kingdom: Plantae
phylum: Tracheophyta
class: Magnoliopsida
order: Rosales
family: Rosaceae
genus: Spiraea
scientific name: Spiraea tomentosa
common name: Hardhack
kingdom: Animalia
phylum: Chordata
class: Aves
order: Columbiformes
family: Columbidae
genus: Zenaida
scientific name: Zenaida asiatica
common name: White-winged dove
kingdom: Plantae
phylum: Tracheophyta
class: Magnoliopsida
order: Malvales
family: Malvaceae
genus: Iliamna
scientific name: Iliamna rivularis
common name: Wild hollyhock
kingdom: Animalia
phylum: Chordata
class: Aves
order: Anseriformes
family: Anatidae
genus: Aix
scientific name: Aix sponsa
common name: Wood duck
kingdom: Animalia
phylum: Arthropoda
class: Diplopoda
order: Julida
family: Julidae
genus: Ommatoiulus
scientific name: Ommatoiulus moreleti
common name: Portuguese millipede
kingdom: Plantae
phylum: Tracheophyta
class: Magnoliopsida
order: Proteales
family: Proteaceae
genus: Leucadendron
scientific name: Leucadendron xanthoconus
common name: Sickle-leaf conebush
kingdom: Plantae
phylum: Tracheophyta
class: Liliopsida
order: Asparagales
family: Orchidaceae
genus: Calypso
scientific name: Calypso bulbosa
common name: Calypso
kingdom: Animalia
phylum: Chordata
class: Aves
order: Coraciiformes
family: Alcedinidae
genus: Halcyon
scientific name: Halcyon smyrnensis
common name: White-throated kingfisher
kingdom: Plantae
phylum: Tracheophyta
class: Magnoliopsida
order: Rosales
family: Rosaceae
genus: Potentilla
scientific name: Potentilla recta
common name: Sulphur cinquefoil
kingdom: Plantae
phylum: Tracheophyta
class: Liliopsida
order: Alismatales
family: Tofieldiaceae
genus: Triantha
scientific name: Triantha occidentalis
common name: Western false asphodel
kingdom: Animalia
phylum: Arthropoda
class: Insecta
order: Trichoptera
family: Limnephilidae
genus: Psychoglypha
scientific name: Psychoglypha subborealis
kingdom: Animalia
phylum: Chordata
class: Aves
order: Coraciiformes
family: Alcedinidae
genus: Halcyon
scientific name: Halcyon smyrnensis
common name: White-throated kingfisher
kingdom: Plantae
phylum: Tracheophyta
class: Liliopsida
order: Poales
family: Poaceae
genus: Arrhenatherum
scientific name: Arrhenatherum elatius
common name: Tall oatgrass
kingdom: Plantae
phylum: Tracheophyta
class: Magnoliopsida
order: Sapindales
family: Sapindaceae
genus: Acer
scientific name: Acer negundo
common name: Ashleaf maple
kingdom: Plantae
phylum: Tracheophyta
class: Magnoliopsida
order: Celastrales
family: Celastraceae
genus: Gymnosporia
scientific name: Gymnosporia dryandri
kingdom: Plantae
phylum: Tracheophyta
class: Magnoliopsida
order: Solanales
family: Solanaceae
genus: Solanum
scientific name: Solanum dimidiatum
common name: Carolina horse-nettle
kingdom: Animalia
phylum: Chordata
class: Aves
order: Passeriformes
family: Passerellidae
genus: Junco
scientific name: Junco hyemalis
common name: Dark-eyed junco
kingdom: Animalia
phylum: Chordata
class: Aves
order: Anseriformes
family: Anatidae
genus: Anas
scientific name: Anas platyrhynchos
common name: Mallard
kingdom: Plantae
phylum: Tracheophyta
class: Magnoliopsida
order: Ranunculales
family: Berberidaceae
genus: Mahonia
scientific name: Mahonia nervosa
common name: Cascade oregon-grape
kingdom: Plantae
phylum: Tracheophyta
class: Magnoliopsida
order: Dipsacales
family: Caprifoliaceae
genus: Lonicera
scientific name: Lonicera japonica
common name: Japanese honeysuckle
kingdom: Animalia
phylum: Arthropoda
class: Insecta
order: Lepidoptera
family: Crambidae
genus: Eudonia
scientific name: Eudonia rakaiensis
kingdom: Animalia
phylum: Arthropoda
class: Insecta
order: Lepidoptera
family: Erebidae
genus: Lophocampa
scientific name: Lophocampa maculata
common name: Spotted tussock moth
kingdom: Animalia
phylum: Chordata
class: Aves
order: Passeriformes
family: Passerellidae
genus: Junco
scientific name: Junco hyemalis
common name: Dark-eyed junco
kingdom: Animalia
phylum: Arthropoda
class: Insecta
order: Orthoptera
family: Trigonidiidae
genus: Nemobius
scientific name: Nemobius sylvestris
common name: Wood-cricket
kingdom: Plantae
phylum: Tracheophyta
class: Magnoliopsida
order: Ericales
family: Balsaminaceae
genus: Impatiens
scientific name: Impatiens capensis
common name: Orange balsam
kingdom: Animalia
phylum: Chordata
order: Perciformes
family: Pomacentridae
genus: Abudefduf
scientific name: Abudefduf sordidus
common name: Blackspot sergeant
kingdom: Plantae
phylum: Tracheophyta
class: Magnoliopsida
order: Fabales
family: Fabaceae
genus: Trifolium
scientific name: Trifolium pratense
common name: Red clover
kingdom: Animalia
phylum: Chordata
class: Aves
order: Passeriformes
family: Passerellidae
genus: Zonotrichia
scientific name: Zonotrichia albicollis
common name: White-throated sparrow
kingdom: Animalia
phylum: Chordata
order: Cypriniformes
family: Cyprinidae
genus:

Description of the task: Format every line of the records above as a Markdown table with two columns, Row for a running number and Entry for the line itself. Leave out blank lines.

Response to this task:
| Row | Entry |
|---|---|
| 1 | kingdom: Plantae |
| 2 | phylum: Tracheophyta |
| 3 | class: Magnoliopsida |
| 4 | order: Rosales |
| 5 | family: Rosaceae |
| 6 | genus: Spiraea |
| 7 | scientific name: Spiraea tomentosa |
| 8 | common name: Hardhack |
| 9 | kingdom: Animalia |
| 10 | phylum: Chordata |
| 11 | class: Aves |
| 12 | order: Columbiformes |
| 13 | family: Columbidae |
| 14 | genus: Zenaida |
| 15 | scientific name: Zenaida asiatica |
| 16 | common name: White-winged dove |
| 17 | kingdom: Plantae |
| 18 | phylum: Tracheophyta |
| 19 | class: Magnoliopsida |
| 20 | order: Malvales |
| 21 | family: Malvaceae |
| 22 | genus: Iliamna |
| 23 | scientific name: Iliamna rivularis |
| 24 | common name: Wild hollyhock |
| 25 | kingdom: Animalia |
| 26 | phylum: Chordata |
| 27 | class: Aves |
| 28 | order: Anseriformes |
| 29 | family: Anatidae |
| 30 | genus: Aix |
| 31 | scientific name: Aix sponsa |
| 32 | common name: Wood duck |
| 33 | kingdom: Animalia |
| 34 | phylum: Arthropoda |
| 35 | class: Diplopoda |
| 36 | order: Julida |
| 37 | family: Julidae |
| 38 | genus: Ommatoiulus |
| 39 | scientific name: Ommatoiulus moreleti |
| 40 | common name: Portuguese millipede |
| 41 | kingdom: Plantae |
| 42 | phylum: Tracheophyta |
| 43 | class: Magnoliopsida |
| 44 | order: Proteales |
| 45 | family: Proteaceae |
| 46 | genus: Leucadendron |
| 47 | scientific name: Leucadendron xanthoconus |
| 48 | common name: Sickle-leaf conebush |
| 49 | kingdom: Plantae |
| 50 | phylum: Tracheophyta |
| 51 | class: Liliopsida |
| 52 | order: Asparagales |
| 53 | family: Orchidaceae |
| 54 | genus: Calypso |
| 55 | scientific name: Calypso bulbosa |
| 56 | common name: Calypso |
| 57 | kingdom: Animalia |
| 58 | phylum: Chordata |
| 59 | class: Aves |
| 60 | order: Coraciiformes |
| 61 | family: Alcedinidae |
| 62 | genus: Halcyon |
| 63 | scientific name: Halcyon smyrnensis |
| 64 | common name: White-throated kingfisher |
| 65 | kingdom: Plantae |
| 66 | phylum: Tracheophyta |
| 67 | class: Magnoliopsida |
| 68 | order: Rosales |
| 69 | family: Rosaceae |
| 70 | genus: Potentilla |
| 71 | scientific name: Potentilla recta |
| 72 | common name: Sulphur cinquefoil |
| 73 | kingdom: Plantae |
| 74 | phylum: Tracheophyta |
| 75 | class: Liliopsida |
| 76 | order: Alismatales |
| 77 | family: Tofieldiaceae |
| 78 | genus: Triantha |
| 79 | scientific name: Triantha occidentalis |
| 80 | common name: Western false asphodel |
| 81 | kingdom: Animalia |
| 82 | phylum: Arthropoda |
| 83 | class: Insecta |
| 84 | order: Trichoptera |
| 85 | family: Limnephilidae |
| 86 | genus: Psychoglypha |
| 87 | scientific name: Psychoglypha subborealis |
| 88 | kingdom: Animalia |
| 89 | phylum: Chordata |
| 90 | class: Aves |
| 91 | order: Coraciiformes |
| 92 | family: Alcedinidae |
| 93 | genus: Halcyon |
| 94 | scientific name: Halcyon smyrnensis |
| 95 | common name: White-throated kingfisher |
| 96 | kingdom: Plantae |
| 97 | phylum: Tracheophyta |
| 98 | class: Liliopsida |
| 99 | order: Poales |
| 100 | family: Poaceae |
| 101 | genus: Arrhenatherum |
| 102 | scientific name: Arrhenatherum elatius |
| 103 | common name: Tall oatgrass |
| 104 | kingdom: Plantae |
| 105 | phylum: Tracheophyta |
| 106 | class: Magnoliopsida |
| 107 | order: Sapindales |
| 108 | family: Sapindaceae |
| 109 | genus: Acer |
| 110 | scientific name: Acer negundo |
| 111 | common name: Ashleaf maple |
| 112 | kingdom: Plantae |
| 113 | phylum: Tracheophyta |
| 114 | class: Magnoliopsida |
| 115 | order: Celastrales |
| 116 | family: Celastraceae |
| 117 | genus: Gymnosporia |
| 118 | scientific name: Gymnosporia dryandri |
| 119 | kingdom: Plantae |
| 120 | phylum: Tracheophyta |
| 121 | class: Magnoliopsida |
| 122 | order: Solanales |
| 123 | family: Solanaceae |
| 124 | genus: Solanum |
| 125 | scientific name: Solanum dimidiatum |
| 126 | common name: Carolina horse-nettle |
| 127 | kingdom: Animalia |
| 128 | phylum: Chordata |
| 129 | class: Aves |
| 130 | order: Passeriformes |
| 131 | family: Passerellidae |
| 132 | genus: Junco |
| 133 | scientific name: Junco hyemalis |
| 134 | common name: Dark-eyed junco |
| 135 | kingdom: Animalia |
| 136 | phylum: Chordata |
| 137 | class: Aves |
| 138 | order: Anseriformes |
| 139 | family: Anatidae |
| 140 | genus: Anas |
| 141 | scientific name: Anas platyrhynchos |
| 142 | common name: Mallard |
| 143 | kingdom: Plantae |
| 144 | phylum: Tracheophyta |
| 145 | class: Magnoliopsida |
| 146 | order: Ranunculales |
| 147 | family: Berberidaceae |
| 148 | genus: Mahonia |
| 149 | scientific name: Mahonia nervosa |
| 150 | common name: Cascade oregon-grape |
| 151 | kingdom: Plantae |
| 152 | phylum: Tracheophyta |
| 153 | class: Magnoliopsida |
| 154 | order: Dipsacales |
| 155 | family: Caprifoliaceae |
| 156 | genus: Lonicera |
| 157 | scientific name: Lonicera japonica |
| 158 | common name: Japanese honeysuckle |
| 159 | kingdom: Animalia |
| 160 | phylum: Arthropoda |
| 161 | class: Insecta |
| 162 | order: Lepidoptera |
| 163 | family: Crambidae |
| 164 | genus: Eudonia |
| 165 | scientific name: Eudonia rakaiensis |
| 166 | kingdom: Animalia |
| 167 | phylum: Arthropoda |
| 168 | class: Insecta |
| 169 | order: Lepidoptera |
| 170 | family: Erebidae |
| 171 | genus: Lophocampa |
| 172 | scientific name: Lophocampa maculata |
| 173 | common name: Spotted tussock moth |
| 174 | kingdom: Animalia |
| 175 | phylum: Chordata |
| 176 | class: Aves |
| 177 | order: Passeriformes |
| 178 | family: Passerellidae |
| 179 | genus: Junco |
| 180 | scientific name: Junco hyemalis |
| 181 | common name: Dark-eyed junco |
| 182 | kingdom: Animalia |
| 183 | phylum: Arthropoda |
| 184 | class: Insecta |
| 185 | order: Orthoptera |
| 186 | family: Trigonidiidae |
| 187 | genus: Nemobius |
| 188 | scientific name: Nemobius sylvestris |
| 189 | common name: Wood-cricket |
| 190 | kingdom: Plantae |
| 191 | phylum: Tracheophyta |
| 192 | class: Magnoliopsida |
| 193 | order: Ericales |
| 194 | family: Balsaminaceae |
| 195 | genus: Impatiens |
| 196 | scientific name: Impatiens capensis |
| 197 | common name: Orange balsam |
| 198 | kingdom: Animalia |
| 199 | phylum: Chordata |
| 200 | order: Perciformes |
| 201 | family: Pomacentridae |
| 202 | genus: Abudefduf |
| 203 | scientific name: Abudefduf sordidus |
| 204 | common name: Blackspot sergeant |
| 205 | kingdom: Plantae |
| 206 | phylum: Tracheophyta |
| 207 | class: Magnoliopsida |
| 208 | order: Fabales |
| 209 | family: Fabaceae |
| 210 | genus: Trifolium |
| 211 | scientific name: Trifolium pratense |
| 212 | common name: Red clover |
| 213 | kingdom: Animalia |
| 214 | phylum: Chordata |
| 215 | class: Aves |
| 216 | order: Passeriformes |
| 217 | family: Passerellidae |
| 218 | genus: Zonotrichia |
| 219 | scientific name: Zonotrichia albicollis |
| 220 | common name: White-throated sparrow |
| 221 | kingdom: Animalia |
| 222 | phylum: Chordata |
| 223 | order: Cypriniformes |
| 224 | family: Cyprinidae |
| 225 | genus: |